İktidar bu tipten yasaları geçirirken bir torbanın içine atıyor, ortaya bombayı fırlatıp, asıl amaçladıklarını gözden kaçırıyor.

Peki nedir bu "Yapı Denetimi yasa taslağı?"

Her zaman olduğu gibi içinde, ülkenin ağzının ortasına sıçılacak pek çok şey mevcut. Öncelikle, bu taslak yasalaşırsa, tarihi eserler barındıran kıyılar bile yıkılabilecek, yapılaşmaya açılabilecek. Atıyorum, Olimpos'ta denizin kenarına otel izni verecek. Kimse de sesini çıkartamayacak. Sesini çıkartan arkadaşlar, "Operada mescidin ne işi var" diye bağırırken, o taslak yasalaşacak çünkü.

İktidarın son yıllardaki dertlerinden biri meslek odaları da, bu taslakla etkisizleştirilecek. Mimarlar ve Mühendisler odaları gibi sivil toplum kuruluşları, iktidarların yağmalarına karşı çıkıyor ve varolan yetkileriyle rantın önüne geçiyordu. Fakat bu taslakta, sözü geçen meslek odalarının yetkileri özel şirketlere devredilecek. Özel şirketlerin kimlere ait olacağı, verecekleri kararlarda neyi gözeteceklerini anlamak çok zor olmasa gerek.

12 yıllık iktidarlarının ilk 5 yılı adım adım ülkeyi yağmalayan Akp, son 3-4 yılda maraton koşucusundan kısa mesafe koşucusu kıvamına gelerek, uşaklıklarını gözle görülür biçimde hızlandırdılar.

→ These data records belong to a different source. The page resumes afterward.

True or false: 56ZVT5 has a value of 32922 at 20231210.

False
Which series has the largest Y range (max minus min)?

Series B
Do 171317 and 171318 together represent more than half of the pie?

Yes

Bizlerse, neye itiraz edeceğimizi bile bilmeden, birilerinin yönlendirmesiyle aptalca tepkiler veriyoruz.

Biraz düşünmek yeterli olur. Operada mescit olur mu lan amına koyayım! Opera başlamış, tam da ezan okunmaya başlıyor. İzleyicilerin bir bölümü "Hacım ben namazı kaçırmayayım, ben müsaade et" diye yerinden kalkıp, mescide mi gidecek? Bu kadar güdük bir şey olması mümkün mü?

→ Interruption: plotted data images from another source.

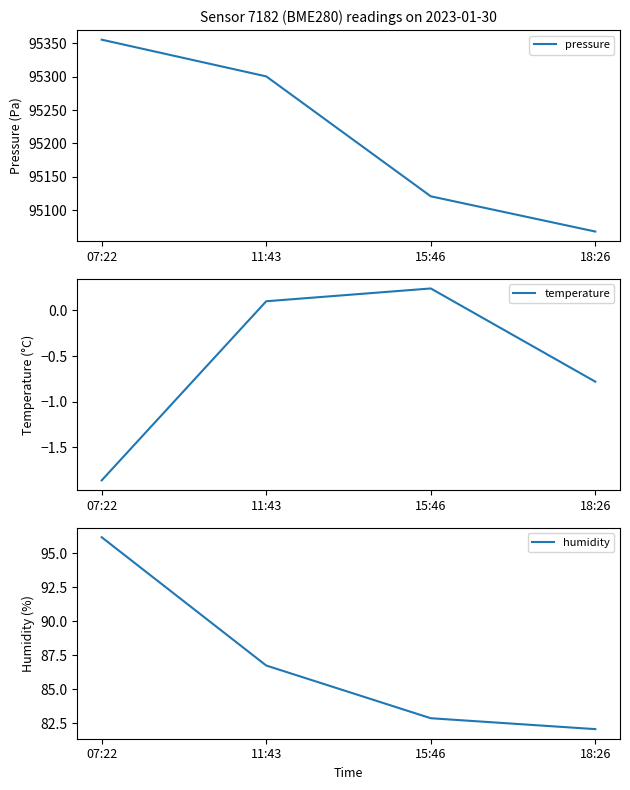

True or false: pressure has a value of 95068.3 at 18:26.

True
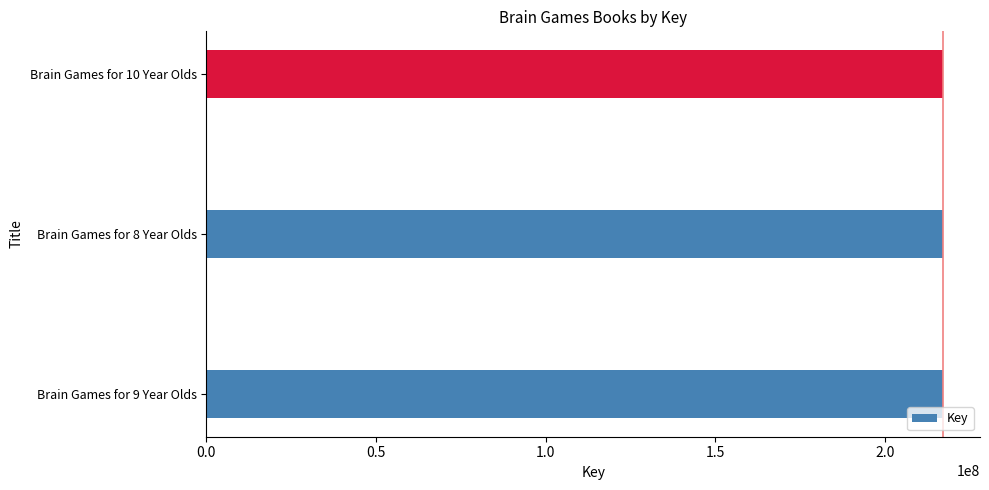

How many data points does each series have?

3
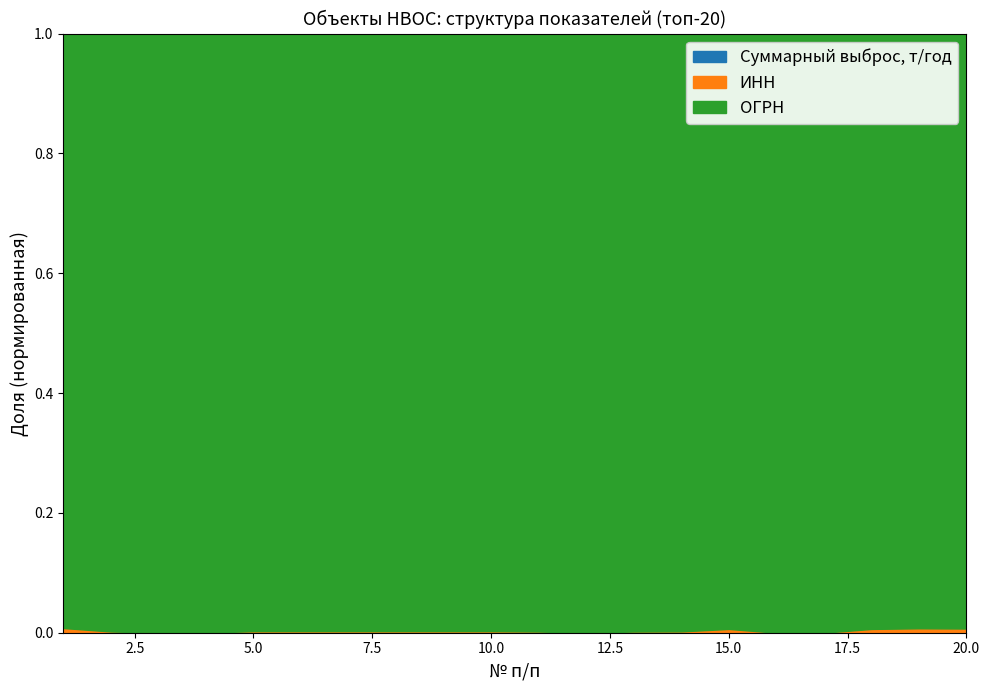

The Суммарный выброс, т/год series shows 0.0 at 12. True or false?

False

Herifler bizi fena düdüklüyor, götümüze çarpa çarpa sikiyorlar, biz mal mal neye tepki verdiğimizi bilmeden car car bağırıyoruz.

Bak şimdi konu nereye geldi. Yiğit Ergün ismini kaç kişi biliyor?

Çağlayan'ı ikinci adres yapan insanlardan kaçı tanıyor ya da? İnanın, art niyetsiz soruyorum.

Abdullah Gül denen arkadaşın, İstanbul Üniversitesi ziyaretinde çantasında 3 tane yumurta bulunduğu için 11 yıl hapsi istenen gencecik bir hukuk öğrencisi. 7 Haziran saat 10.30’da Çağlayan Adliyesi’nde davası görülmeye başlanacak.

Hak, adalet, özgürlük vs vs diye bağıran adamların biri tenezzül edip de gider mi acaba? Bir yavşağa biat edenler, gencecik bir adama destek verebilir mi? Soruların yanıtlarını gayet iyi biliyoruz. Tabii ki hayır.

Ülke çığrından çıktı. Üniversite öğrencileri abluka altında, memurlar, işçiler, yazarlar, akademisyenler, gazeteciler kuşatmada. Biz nelerin derdine düşmüşüz, nelerle uğraşıyoruz. Açıkçası, kendi adıma utandığım çok an oluyor.

İktidara geldiklerinde "değiştik" edebiyatı yapanların "Yumurtadan korkan devlet" haline dönüşmesi aslında bu heriflerin ne denli korkak olduğunu gösteriyor. Bakmayın sergiledikleri güç gösterilerine, kumdan kale gibiler, kendileri de bunun farkında ve o yüzden bu denli korkuyorlar.

Konudan konuya atladık. Neye itiraz ettiğinizi bilin lan artık. Koyun gibi birilerinin deli saçmalarının arkasına takılmayın. Bir boka itiraz ettiğinizde, onun ne olduğunu, ne olmadığını, neleri içerdiğini araştırın. "Acun'da akşam ne oldu?" diye sorsam, bilmeyen yoktur ama operada mescit diye göt yırtar dururuz.

Bu vesileyle Türkçe Olimpiyatları denen organizasyonun da götüne koymayı borç bilirim.

O değil de, tatile çıksak ya, ebem sikildi.